Still, he was hooked.
Angier, now semi-retired after a career in insurance and finance, went on to write three books about the Bangor and Aroostook Railroad. He became an associate member of the American Association of Private Railroad Car Owners – he doesn’t actually own his own private railroad car but loves to ride on them. He’s also ridden every Amtrak route in the United States save two – Chicago to Grand Rapids, Michigan, and Norfolk to Richmond in Virginia.
But his real passion centers on Portland’s little train to nowhere. He’s currently serving his second stint on the Maine Narrow Gauge Railroad & Museum’s board of trustees and happily volunteers as a train conductor. He even played Santa Claus on the railroad’s annual holiday season Polar Express. That is until “they got uppity about five years ago and started hiring Santas, so Jerry was out of a job.”
The past few years haven’t been easy for the railroad. It had planned to move to Gray after its longtime home base on Fore Street was sold by The Portland Co. to developers. But the Gray deal fell through, prompting the railroad to refocus on the right-of-way it still retains through one of the fastest-changing parts of Portland.
According to Angier, one administrative approval from the city’s Planning Department is all that remains before construction begins on the new 1,000-square-foot station and the 6,600-square-foot storage building. (The railroad has entered into a partnership to combine its museum with that of the Wiscasset, Waterville and Farmington Railway in Alna.)
The construction project can’t start soon enough. Ridership on the Maine Narrow Gauge Railroad now surpasses 60,000 passengers per year, a sharp uptick from the 23,000 riders who climbed aboard in 2013.

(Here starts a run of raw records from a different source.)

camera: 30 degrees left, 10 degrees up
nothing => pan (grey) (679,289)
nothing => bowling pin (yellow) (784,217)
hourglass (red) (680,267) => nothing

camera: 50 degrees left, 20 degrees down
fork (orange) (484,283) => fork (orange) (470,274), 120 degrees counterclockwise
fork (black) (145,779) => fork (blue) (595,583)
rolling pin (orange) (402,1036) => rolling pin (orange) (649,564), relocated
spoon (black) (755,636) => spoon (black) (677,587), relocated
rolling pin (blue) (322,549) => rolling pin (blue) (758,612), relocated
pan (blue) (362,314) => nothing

So, why give to this cause? Two reasons.
First, if you’ve ever ridden the train or walked along the adjacent trail as it goes by, you cannot miss the utter enchantment on the faces of kids as they soak up the sights and sounds of an honest-to-God, real-life experience. Try doing that with the latest gaming app.

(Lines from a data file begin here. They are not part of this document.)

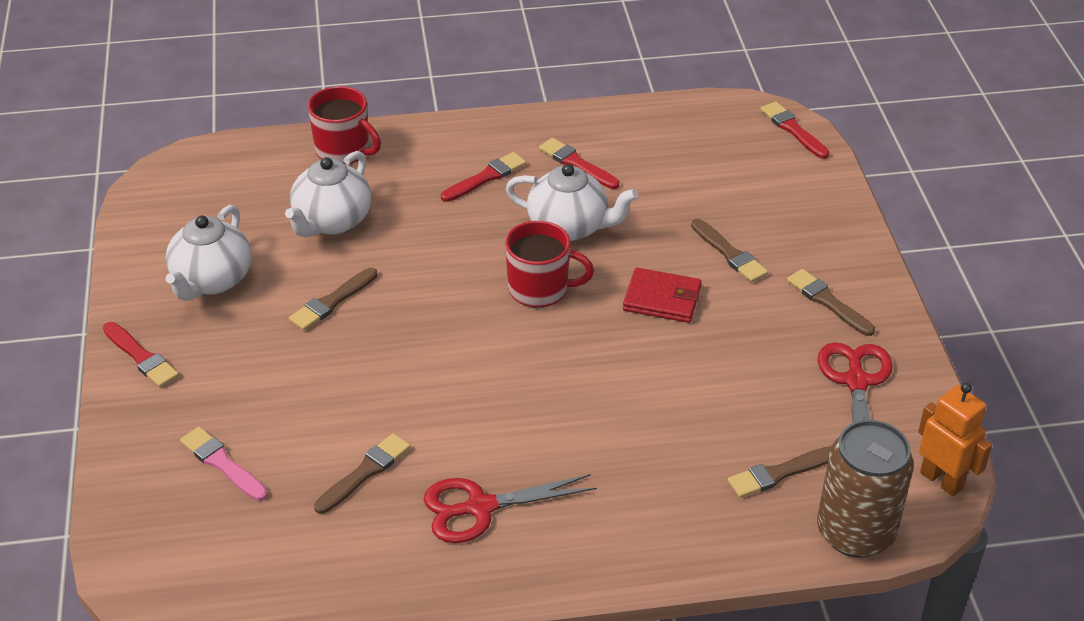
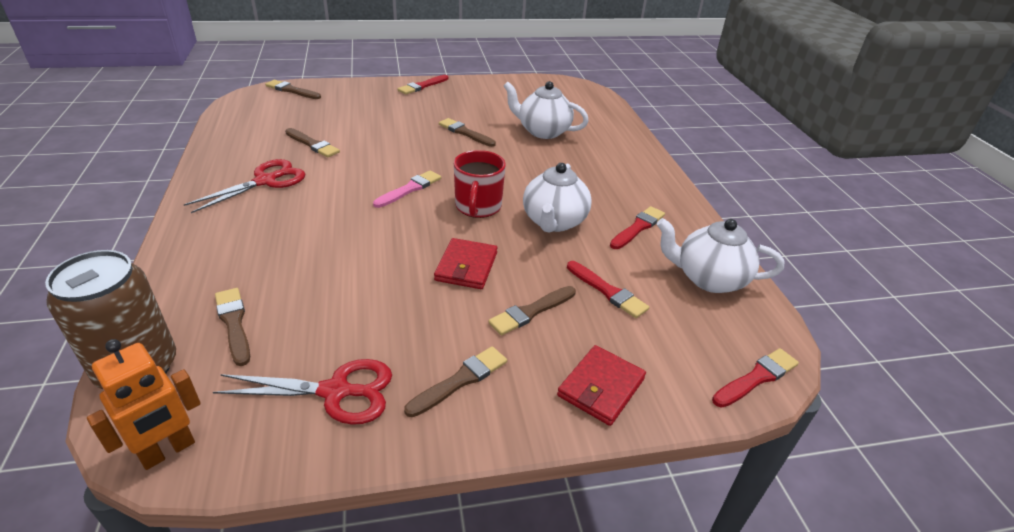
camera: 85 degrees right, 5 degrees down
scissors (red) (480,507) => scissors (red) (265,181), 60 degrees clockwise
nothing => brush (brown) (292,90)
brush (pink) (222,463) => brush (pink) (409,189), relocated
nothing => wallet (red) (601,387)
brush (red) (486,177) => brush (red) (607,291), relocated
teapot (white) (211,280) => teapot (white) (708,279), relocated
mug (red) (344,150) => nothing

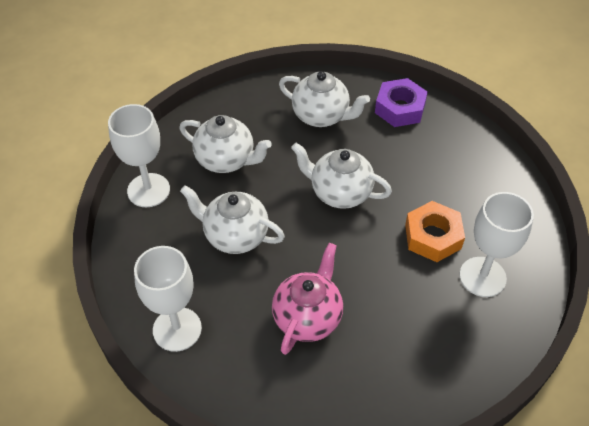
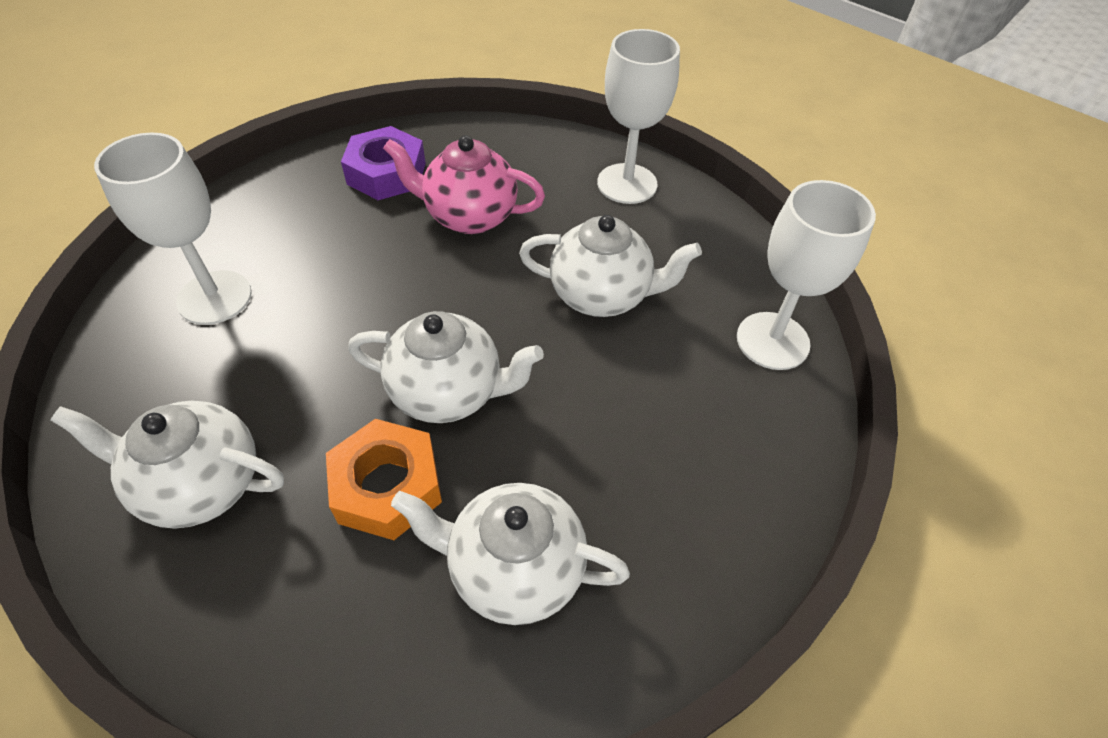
camera: 165 degrees right, 0 degrees up
teapot (white) (226,160) => teapot (white) (200,484), relocated
nut (orange) (432,236) => nut (orange) (387,486), relocated
nut (purple) (400,108) => nut (purple) (386,173), relocated
teapot (pink) (308,317) => teapot (pink) (469,216), 90 degrees clockwise

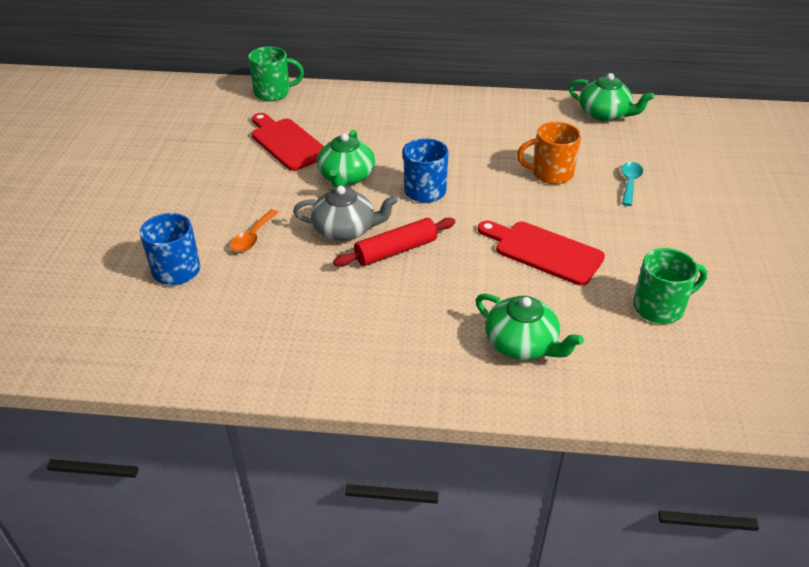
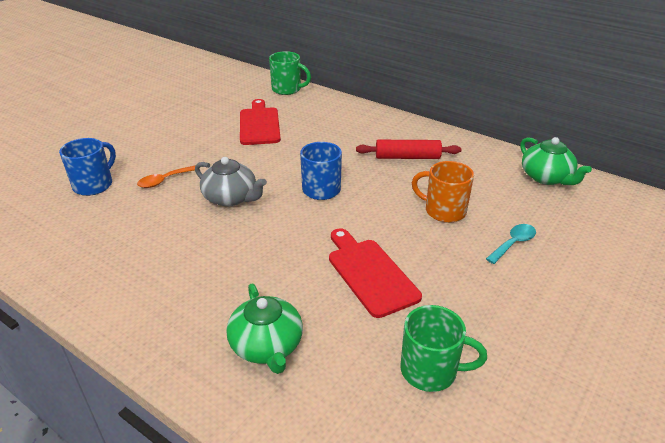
camera: 30 degrees right, 5 degrees down
rolling pin (red) (396,250) => rolling pin (red) (407,157), relocated
teapot (green) (346,177) => nothing

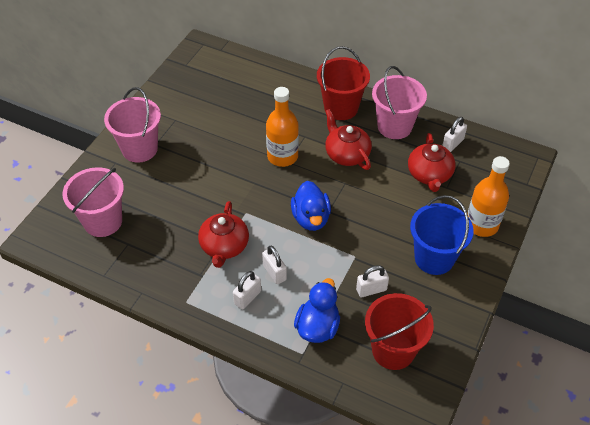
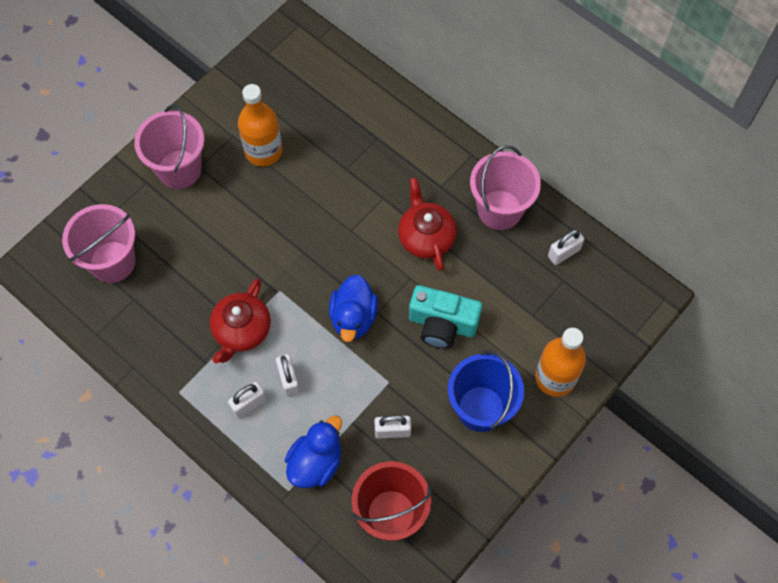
camera: 15 degrees right, 15 degrees up
bottle (orange) (282,156) => bottle (orange) (263,151), relocated
nothing => camera (turquoise) (442,324)
bucket (red) (341,108) => nothing
teapot (red) (429,174) => nothing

Second, this is part of Maine’s heritage, a direct link to a time when communities built 2-foot-wide railroads – as opposed to the standard gauge of 4 feet, 8 1/2 inches – because the narrower trains could turn more tightly, climb more steeply and, above all, be built less expensively.
Angier, ever the salesman, has been out beating the bushes for months in search of major donors. The $400,000 raised so far includes two checks for $100,000 each.

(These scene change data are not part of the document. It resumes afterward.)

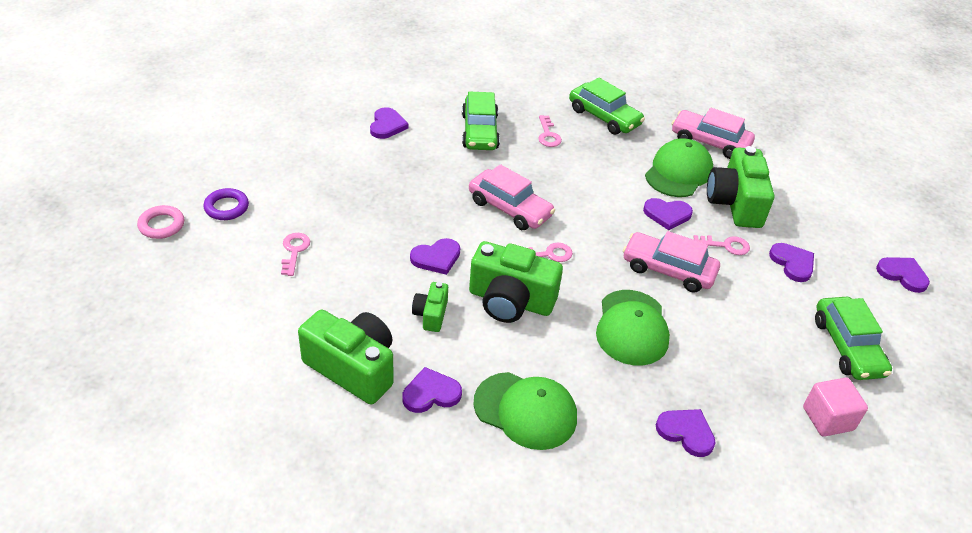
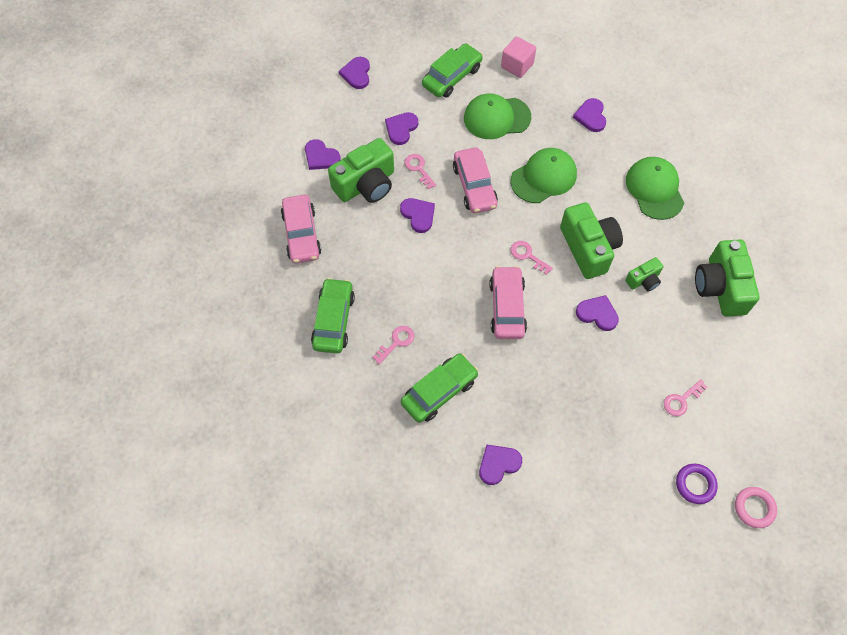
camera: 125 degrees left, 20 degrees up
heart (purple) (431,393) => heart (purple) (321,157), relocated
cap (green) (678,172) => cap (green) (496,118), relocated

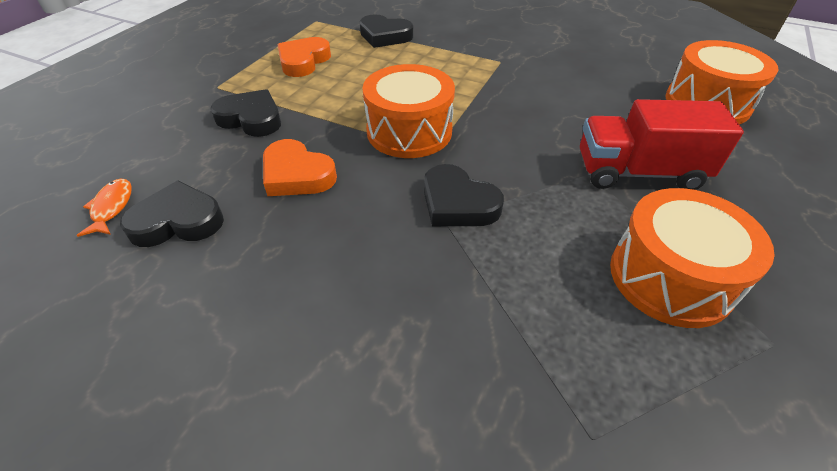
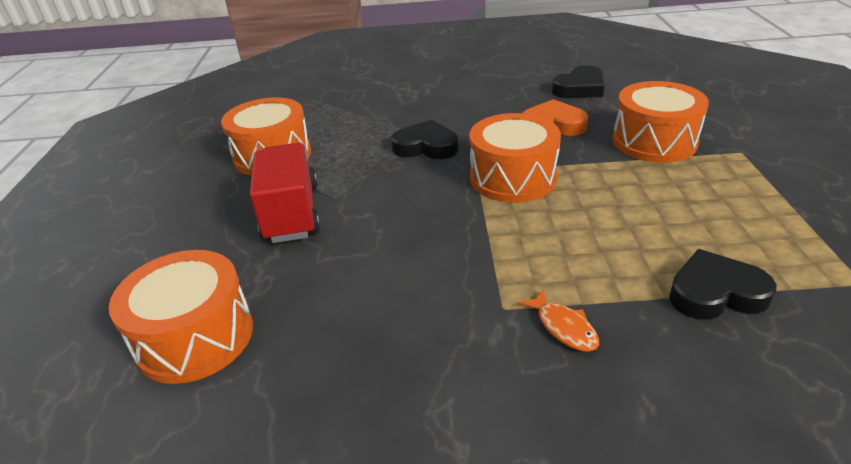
camera: 155 degrees right, 10 degrees down
truck (red) (638,172) => truck (red) (292,213), 75 degrees counterclockwise
fish (orange) (111,207) => fish (orange) (563,327), relocated
heart (black) (251,118) => drum (orange) (654,141)
heart (orange) (303,61) => nothing

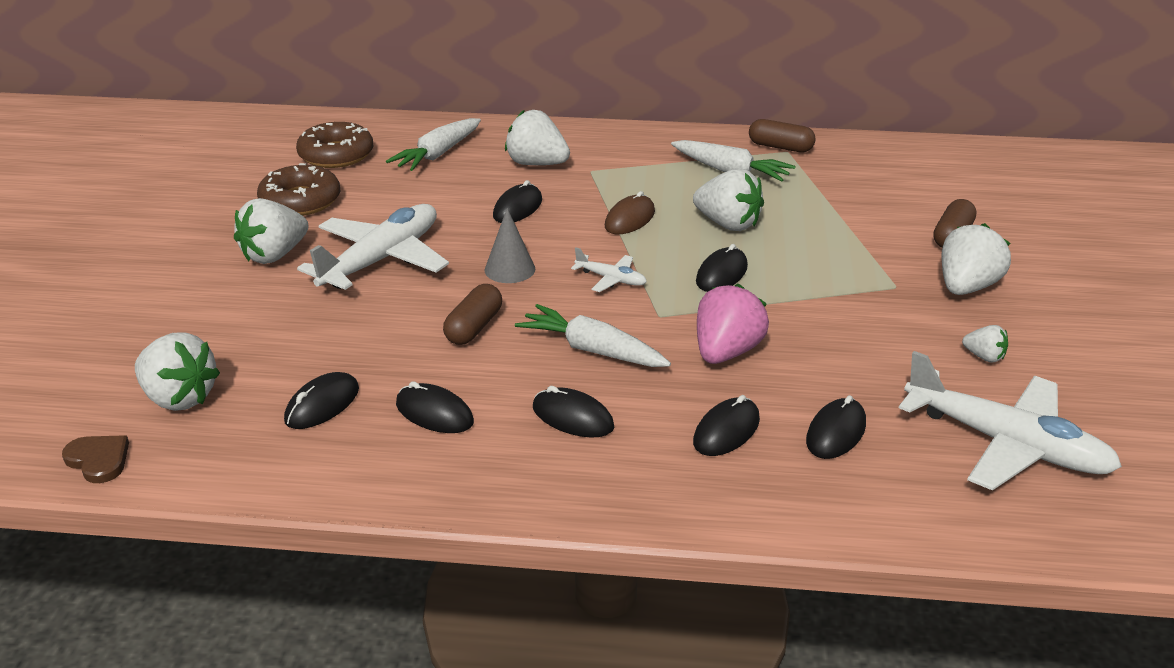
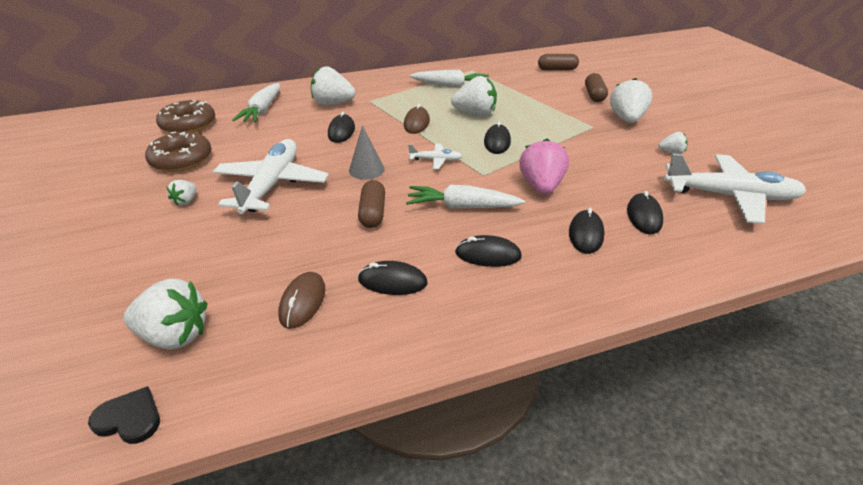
camera: 25 degrees left, 5 degrees up
heart (brown) (98,460) => heart (black) (129,418)
strawberry (white) (274,255) => strawberry (white) (186,201), x0.51
mouse (black) (322,405) => mouse (brown) (303,302)
capsule (brown) (780,147) => capsule (brown) (557,69), relocated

Now comes the tougher slog – persuading enough people that every contribution counts, that sending $20 or $50 or $100 or whatever to help build the train’s new infrastructure is as much an investment in Portland’s future as the hotels, condos and other projects that seemingly overnight render entire peninsula neighborhoods unrecognizable.
Still skeptical? Grab a seat inside one of the heated passenger cars next weekend during Portland’s Carnaval ME along the Eastern Promenade. Starting the weekend of Feb. 7-8, the train also will run hourly on Saturdays and Sundays from 10 a.m. and 3 p.m.
Sure, you’ll begin and end in the same place. But in between, I guarantee, that little train’s going to take you somewhere.